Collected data
☆ ☆ ☆ ☆ ☆

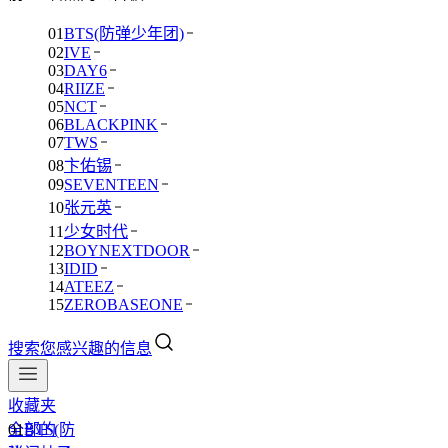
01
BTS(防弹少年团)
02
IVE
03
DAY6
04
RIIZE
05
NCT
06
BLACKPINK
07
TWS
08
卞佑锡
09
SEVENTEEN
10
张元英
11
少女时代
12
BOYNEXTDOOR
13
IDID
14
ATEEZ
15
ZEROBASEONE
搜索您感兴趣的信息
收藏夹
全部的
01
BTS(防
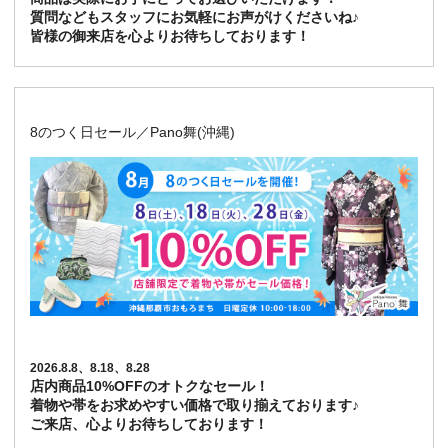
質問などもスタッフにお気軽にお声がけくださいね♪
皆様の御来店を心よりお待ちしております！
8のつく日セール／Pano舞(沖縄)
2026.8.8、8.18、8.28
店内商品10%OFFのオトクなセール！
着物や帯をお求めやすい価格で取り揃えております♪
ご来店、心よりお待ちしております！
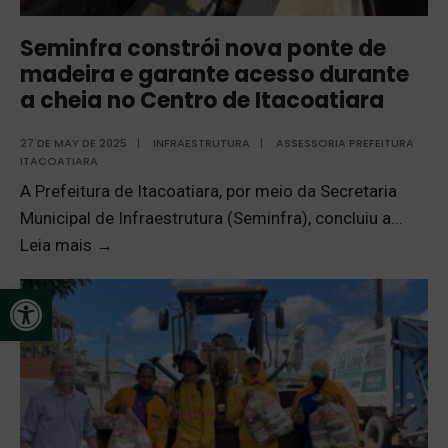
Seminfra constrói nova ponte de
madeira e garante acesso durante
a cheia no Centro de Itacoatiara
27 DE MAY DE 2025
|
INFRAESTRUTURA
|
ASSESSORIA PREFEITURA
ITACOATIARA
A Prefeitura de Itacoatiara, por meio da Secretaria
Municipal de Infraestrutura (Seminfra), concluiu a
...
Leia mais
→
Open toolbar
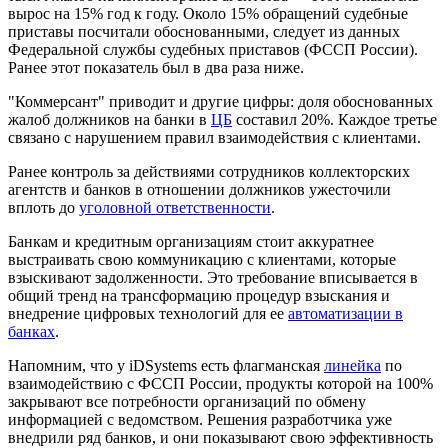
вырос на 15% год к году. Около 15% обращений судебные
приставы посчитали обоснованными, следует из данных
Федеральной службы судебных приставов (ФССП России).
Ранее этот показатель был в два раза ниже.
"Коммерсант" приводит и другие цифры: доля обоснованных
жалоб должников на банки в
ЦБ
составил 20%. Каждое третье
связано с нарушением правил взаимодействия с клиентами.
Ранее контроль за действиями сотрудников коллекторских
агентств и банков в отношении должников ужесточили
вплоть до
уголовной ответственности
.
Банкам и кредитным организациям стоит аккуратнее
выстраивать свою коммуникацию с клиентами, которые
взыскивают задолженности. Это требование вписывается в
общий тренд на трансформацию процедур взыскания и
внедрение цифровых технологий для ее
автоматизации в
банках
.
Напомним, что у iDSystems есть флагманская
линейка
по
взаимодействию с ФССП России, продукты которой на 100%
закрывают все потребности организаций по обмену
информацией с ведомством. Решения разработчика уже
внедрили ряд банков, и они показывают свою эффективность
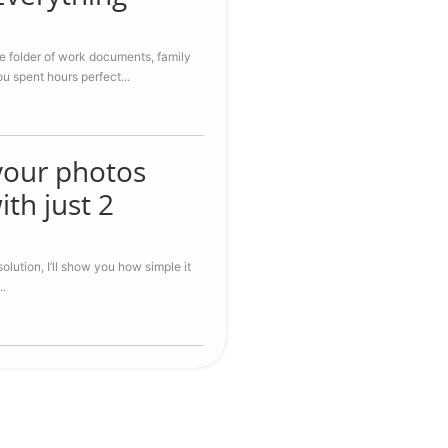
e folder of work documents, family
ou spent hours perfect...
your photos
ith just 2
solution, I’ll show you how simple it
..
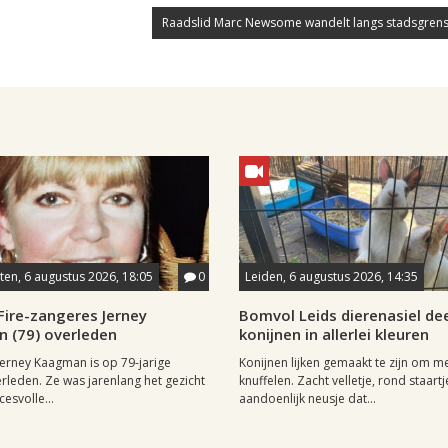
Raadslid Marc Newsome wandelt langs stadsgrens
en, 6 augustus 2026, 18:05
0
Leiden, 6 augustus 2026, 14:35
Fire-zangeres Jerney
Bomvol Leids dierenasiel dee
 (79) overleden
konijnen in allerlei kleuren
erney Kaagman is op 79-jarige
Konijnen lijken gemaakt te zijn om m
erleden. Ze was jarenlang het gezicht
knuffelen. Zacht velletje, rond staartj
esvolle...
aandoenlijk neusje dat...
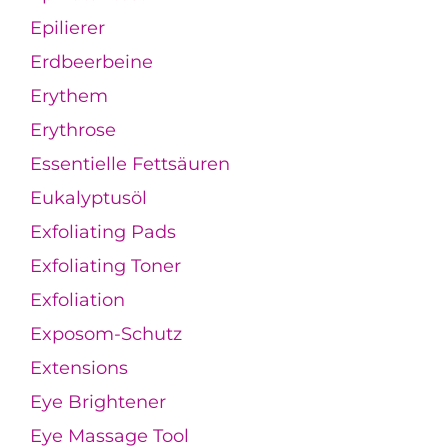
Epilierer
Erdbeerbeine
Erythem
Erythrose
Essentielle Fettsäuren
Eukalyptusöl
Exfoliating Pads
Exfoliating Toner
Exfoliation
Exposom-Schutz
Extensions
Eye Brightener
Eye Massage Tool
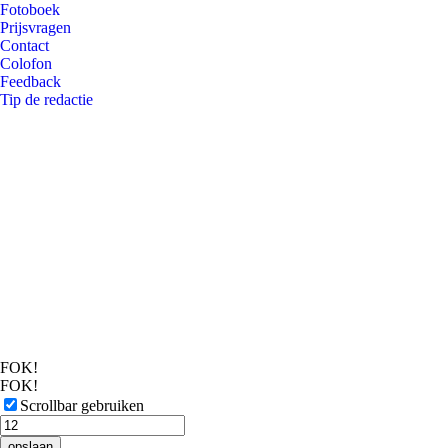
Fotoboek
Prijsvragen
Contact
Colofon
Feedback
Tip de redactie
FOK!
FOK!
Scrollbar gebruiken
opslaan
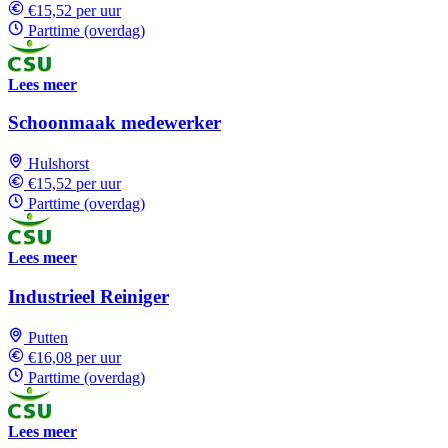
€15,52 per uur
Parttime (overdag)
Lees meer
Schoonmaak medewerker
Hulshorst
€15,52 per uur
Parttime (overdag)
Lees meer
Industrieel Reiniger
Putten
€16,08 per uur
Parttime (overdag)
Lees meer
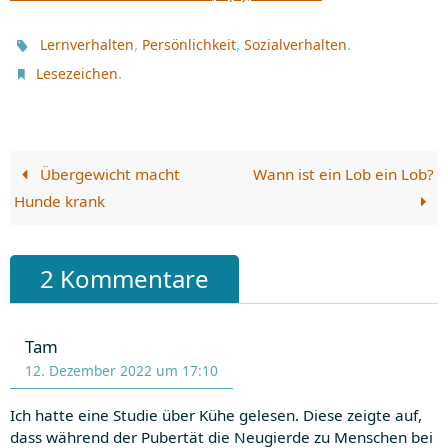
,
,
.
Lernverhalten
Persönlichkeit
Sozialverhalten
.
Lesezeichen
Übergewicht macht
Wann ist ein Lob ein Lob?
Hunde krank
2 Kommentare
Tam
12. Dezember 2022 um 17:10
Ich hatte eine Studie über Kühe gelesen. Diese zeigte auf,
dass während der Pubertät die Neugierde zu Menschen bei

☆ ☆ ☆ ☆ ☆

### PROBLEM TO SOLVE
Copy the text of all the rows above word for word, line by line, leaving out the pictures.

### PROBLEM SOLUTION
01
BTS(防弹少年团)
02
IVE
03
DAY6
04
RIIZE
05
NCT
06
BLACKPINK
07
TWS
08
卞佑锡
09
SEVENTEEN
10
张元英
11
少女时代
12
BOYNEXTDOOR
13
IDID
14
ATEEZ
15
ZEROBASEONE
搜索您感兴趣的信息
收藏夹
全部的
01
BTS(防
質問などもスタッフにお気軽にお声がけくださいね♪
皆様の御来店を心よりお待ちしております！
8のつく日セール／Pano舞(沖縄)
2026.8.8、8.18、8.28
店内商品10%OFFのオトクなセール！
着物や帯をお求めやすい価格で取り揃えております♪
ご来店、心よりお待ちしております！
Seminfra constrói nova ponte de
madeira e garante acesso durante
a cheia no Centro de Itacoatiara
27 DE MAY DE 2025
|
INFRAESTRUTURA
|
ASSESSORIA PREFEITURA
ITACOATIARA
A Prefeitura de Itacoatiara, por meio da Secretaria
Municipal de Infraestrutura (Seminfra), concluiu a
...
Leia mais
→
Open toolbar
вырос на 15% год к году. Около 15% обращений судебные
приставы посчитали обоснованными, следует из данных
Федеральной службы судебных приставов (ФССП России).
Ранее этот показатель был в два раза ниже.
"Коммерсант" приводит и другие цифры: доля обоснованных
жалоб должников на банки в
ЦБ
составил 20%. Каждое третье
связано с нарушением правил взаимодействия с клиентами.
Ранее контроль за действиями сотрудников коллекторских
агентств и банков в отношении должников ужесточили
вплоть до
уголовной ответственности
.
Банкам и кредитным организациям стоит аккуратнее
выстраивать свою коммуникацию с клиентами, которые
взыскивают задолженности. Это требование вписывается в
общий тренд на трансформацию процедур взыскания и
внедрение цифровых технологий для ее
автоматизации в
банках
.
Напомним, что у iDSystems есть флагманская
линейка
по
взаимодействию с ФССП России, продукты которой на 100%
закрывают все потребности организаций по обмену
информацией с ведомством. Решения разработчика уже
внедрили ряд банков, и они показывают свою эффективность
e folder of work documents, family
ou spent hours perfect...
your photos
ith just 2
solution, I’ll show you how simple it
..
Raadslid Marc Newsome wandelt langs stadsgrens
en, 6 augustus 2026, 18:05
0
Leiden, 6 augustus 2026, 14:35
Fire-zangeres Jerney
Bomvol Leids dierenasiel dee
 (79) overleden
konijnen in allerlei kleuren
erney Kaagman is op 79-jarige
Konijnen lijken gemaakt te zijn om m
erleden. Ze was jarenlang het gezicht
knuffelen. Zacht velletje, rond staartj
esvolle...
aandoenlijk neusje dat...
Epilierer
Erdbeerbeine
Erythem
Erythrose
Essentielle Fettsäuren
Eukalyptusöl
Exfoliating Pads
Exfoliating Toner
Exfoliation
Exposom-Schutz
Extensions
Eye Brightener
Eye Massage Tool
Fotoboek
Prijsvragen
Contact
Colofon
Feedback
Tip de redactie
FOK!
FOK!
Scrollbar gebruiken
opslaan
€15,52 per uur
Parttime (overdag)
Lees meer
Schoonmaak medewerker
Hulshorst
€15,52 per uur
Parttime (overdag)
Lees meer
Industrieel Reiniger
Putten
€16,08 per uur
Parttime (overdag)
Lees meer
,
,
.
Lernverhalten
Persönlichkeit
Sozialverhalten
.
Lesezeichen
Übergewicht macht
Wann ist ein Lob ein Lob?
Hunde krank
2 Kommentare
Tam
12. Dezember 2022 um 17:10
Ich hatte eine Studie über Kühe gelesen. Diese zeigte auf,
dass während der Pubertät die Neugierde zu Menschen bei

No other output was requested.